EXERCISE AIM:
Extract each line of the records below that contains the string "instances", treating uppercase and lowercase letters as distinct.

_ _ _ _ _

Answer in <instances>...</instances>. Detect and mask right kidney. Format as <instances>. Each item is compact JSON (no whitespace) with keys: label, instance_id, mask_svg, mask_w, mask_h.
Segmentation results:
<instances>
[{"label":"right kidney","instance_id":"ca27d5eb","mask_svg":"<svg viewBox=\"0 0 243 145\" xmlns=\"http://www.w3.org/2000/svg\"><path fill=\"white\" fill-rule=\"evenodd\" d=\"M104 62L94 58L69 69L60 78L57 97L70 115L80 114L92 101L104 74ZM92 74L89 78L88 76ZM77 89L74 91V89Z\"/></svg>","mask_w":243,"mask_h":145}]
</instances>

_ _ _ _ _

EXERCISE RESULT:
Answer in <instances>...</instances>. Detect and mask right kidney. Format as <instances>. Each item is compact JSON (no whitespace) with keys: label, instance_id, mask_svg, mask_w, mask_h.
<instances>
</instances>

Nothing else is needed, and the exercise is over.